The output must match the lines from the first line of the listing below through the line holding "- 🔭 I’m currently" exactly and must contain no pictures.

#### Data records
□ □ □ □ □ □ □

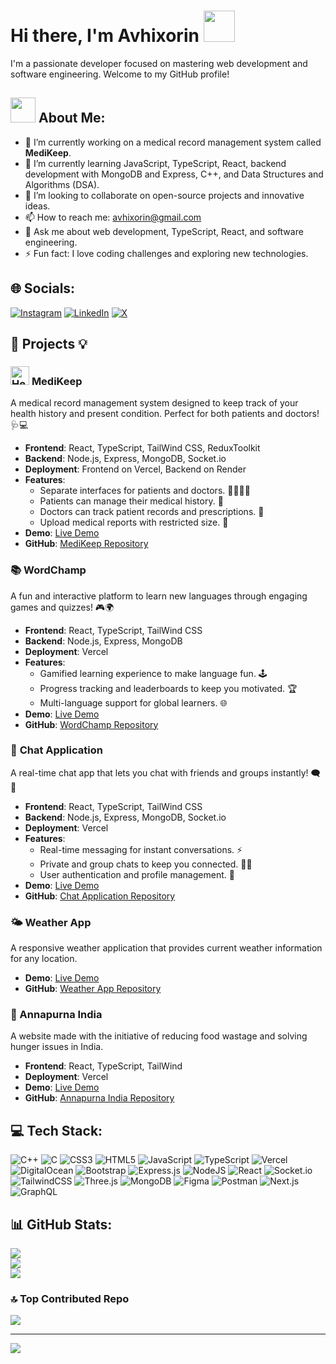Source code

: # Hi there, I'm Avhixorin <img src="https://user-images.githubusercontent.com/74038190/214644152-52f47eb3-5e31-4f47-8758-05c9468d5596.gif" width="50">

I'm a passionate developer focused on mastering web development and software engineering. Welcome to my GitHub profile!

## <img src="https://user-images.githubusercontent.com/74038190/216655818-2e7b9a31-49bf-4744-85a8-db8a2577c45c.gif" width="40" /> About Me:
- 🔭 I’m currently working on a medical record management system called **MediKeep**.
- 🌱 I’m currently learning JavaScript, TypeScript, React, backend development with MongoDB and Express, C++, and Data Structures and Algorithms (DSA).
- 👯 I’m looking to collaborate on open-source projects and innovative ideas.
- 📫 How to reach me: [avhixorin@gmail.com](mailto:avhixorin@gmail.com)
- 💬 Ask me about web development, TypeScript, React, and software engineering.
- ⚡ Fun fact: I love coding challenges and exploring new technologies.

## 🌐 Socials:
[![Instagram](https://img.shields.io/badge/Instagram-%23E4405F.svg?logo=Instagram&logoColor=white)](https://instagram.com/avhixorin) [![LinkedIn](https://img.shields.io/badge/LinkedIn-%230077B5.svg?logo=linkedin&logoColor=white)](https://linkedin.com/in/avhixorin) [![X](https://img.shields.io/badge/X-black.svg?logo=X&logoColor=white)](https://x.com/avhiIsLit)

## 🚀 **Projects** 💡

### <img src="https://user-images.githubusercontent.com/74038190/216121952-63f41409-6eb1-4a81-8b47-0d5d7c8552a4.png" alt="Health Worker" width="30" /> **MediKeep**
A medical record management system designed to keep track of your health history and present condition. Perfect for both patients and doctors! 🩺💻

- **Frontend**: React, TypeScript, TailWind CSS, ReduxToolkit
- **Backend**: Node.js, Express, MongoDB, Socket.io
- **Deployment**: Frontend on Vercel, Backend on Render
- **Features**:
  - Separate interfaces for patients and doctors. 👩‍⚕️👨‍⚕️
  - Patients can manage their medical history. 📝
  - Doctors can track patient records and prescriptions. 💊
  - Upload medical reports with restricted size. 📄
- **Demo**: [Live Demo](https://avhixorin.me)
- **GitHub**: [MediKeep Repository](https://github.com/avhixorin/Medikeep-frontend)

### 📚 **WordChamp**
A fun and interactive platform to learn new languages through engaging games and quizzes! 🎮🌍

- **Frontend**: React, TypeScript, TailWind CSS
- **Backend**: Node.js, Express, MongoDB
- **Deployment**: Vercel
- **Features**:
  - Gamified learning experience to make language fun. 🕹️
  - Progress tracking and leaderboards to keep you motivated. 🏆
  - Multi-language support for global learners. 🌐
- **Demo**: [Live Demo](https://word-champ.vercel.app)
- **GitHub**: [WordChamp Repository](https://github.com/avhixorin/WordChamp)

### 💬 **Chat Application**
A real-time chat app that lets you chat with friends and groups instantly! 🗨️💬

- **Frontend**: React, TypeScript, TailWind CSS
- **Backend**: Node.js, Express, MongoDB, Socket.io
- **Deployment**: Vercel
- **Features**:
  - Real-time messaging for instant conversations. ⚡
  - Private and group chats to keep you connected. 👫👬
  - User authentication and profile management. 👤
- **Demo**: [Live Demo](https://chatapp.avhixorin.me)
- **GitHub**: [Chat Application Repository](https://github.com/avhixorin/Real-time-chat-app)


### 🌤️ Weather App
A responsive weather application that provides current weather information for any location.

- **Demo**: [Live Demo](https://weather-app-blond-omega-39.vercel.app/)
- **GitHub**: [Weather App Repository](https://github.com/avhixorin/WeatherApp/tree/c39ff11667bd49c4a2de2d4e8f0a25efc9d1cbdf/weatherApp%20(Responsive))

### 🍲 Annapurna India
A website made with the initiative of reducing food wastage and solving hunger issues in India.

- **Frontend**: React, TypeScript, TailWind
- **Deployment**: Vercel
- **Demo**: [Live Demo](https://annapurna-india.vercel.app/)
- **GitHub**: [Annapurna India Repository](https://github.com/avhixorin/Annapurna-India)

## 💻 Tech Stack:
![C++](https://img.shields.io/badge/c++-%2300599C.svg?style=for-the-badge&logo=c%2B%2B&logoColor=white) ![C](https://img.shields.io/badge/c-%2300599C.svg?style=for-the-badge&logo=c&logoColor=white) ![CSS3](https://img.shields.io/badge/css3-%231572B6.svg?style=for-the-badge&logo=css3&logoColor=white) ![HTML5](https://img.shields.io/badge/html5-%23E34F26.svg?style=for-the-badge&logo=html5&logoColor=white) ![JavaScript](https://img.shields.io/badge/javascript-%23323330.svg?style=for-the-badge&logo=javascript&logoColor=%23F7DF1E) ![TypeScript](https://img.shields.io/badge/typescript-%23007ACC.svg?style=for-the-badge&logo=typescript&logoColor=white) ![Vercel](https://img.shields.io/badge/vercel-%23000000.svg?style=for-the-badge&logo=vercel&logoColor=white) ![DigitalOcean](https://img.shields.io/badge/DigitalOcean-%230167ff.svg?style=for-the-badge&logo=digitalOcean&logoColor=white) ![Bootstrap](https://img.shields.io/badge/bootstrap-%238511FA.svg?style=for-the-badge&logo=bootstrap&logoColor=white) ![Express.js](https://img.shields.io/badge/express.js-%23404d59.svg?style=for-the-badge&logo=express&logoColor=%2361DAFB) ![NodeJS](https://img.shields.io/badge/node.js-6DA55F?style=for-the-badge&logo=node.js&logoColor=white) ![React](https://img.shields.io/badge/react-%2320232a.svg?style=for-the-badge&logo=react&logoColor=%2361DAFB) ![Socket.io](https://img.shields.io/badge/Socket.io-black?style=for-the-badge&logo=socket.io&badgeColor=010101) ![TailwindCSS](https://img.shields.io/badge/tailwindcss-%2338B2AC.svg?style=for-the-badge&logo=tailwind-css&logoColor=white) ![Three.js](https://img.shields.io/badge/threejs-black?style=for-the-badge&logo=three.js&logoColor=white) ![MongoDB](https://img.shields.io/badge/MongoDB-%234ea94b.svg?style=for-the-badge&logo=mongodb&logoColor=white) ![Figma](https://img.shields.io/badge/figma-%23F24E1E.svg?style=for-the-badge&logo=figma&logoColor=white) ![Postman](https://img.shields.io/badge/Postman-FF6C37?style=for-the-badge&logo=postman&logoColor=white) ![Next.js](https://img.shields.io/badge/Next.js-black?style=for-the-badge&logo=next.js&logoColor=white) ![GraphQL](https://img.shields.io/badge/GraphQL-E10098?style=for-the-badge&logo=graphql&logoColor=white)

## 📊 GitHub Stats:
![](https://github-readme-stats.vercel.app/api?username=avhixorin&theme=cobalt&hide_border=false&include_all_commits=false&count_private=false)<br/>
![](https://github-readme-streak-stats.herokuapp.com/?user=avhixorin&theme=cobalt&hide_border=false)<br/>
![](https://github-readme-stats.vercel.app/api/top-langs/?username=avhixorin&theme=cobalt&hide_border=false&include_all_commits=true&count_private=false&layout=compact)


### 🔝 Top Contributed Repo
![](https://github-contributor-stats.vercel.app/api?username=avhixorin&limit=5&theme=cobalt&combine_all_yearly_contributions=true)

---

[![](https://visitcount.itsvg.in/api?id=avhixorin&label=Profile%20Views&color=6&icon=7&pretty=true)](https://visitcount.itsvg.in)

□ □ □ □ □ □ □

#### Solution below
Source code

: # Hi there, I'm Avhixorin <img src="https://user-images.githubusercontent.com/74038190/214644152-52f47eb3-5e31-4f47-8758-05c9468d5596.gif" width="50">

I'm a passionate developer focused on mastering web development and software engineering. Welcome to my GitHub profile!

## <img src="https://user-images.githubusercontent.com/74038190/216655818-2e7b9a31-49bf-4744-85a8-db8a2577c45c.gif" width="40" /> About Me:
- 🔭 I’m currently working on a medical record management system called **MediKeep**.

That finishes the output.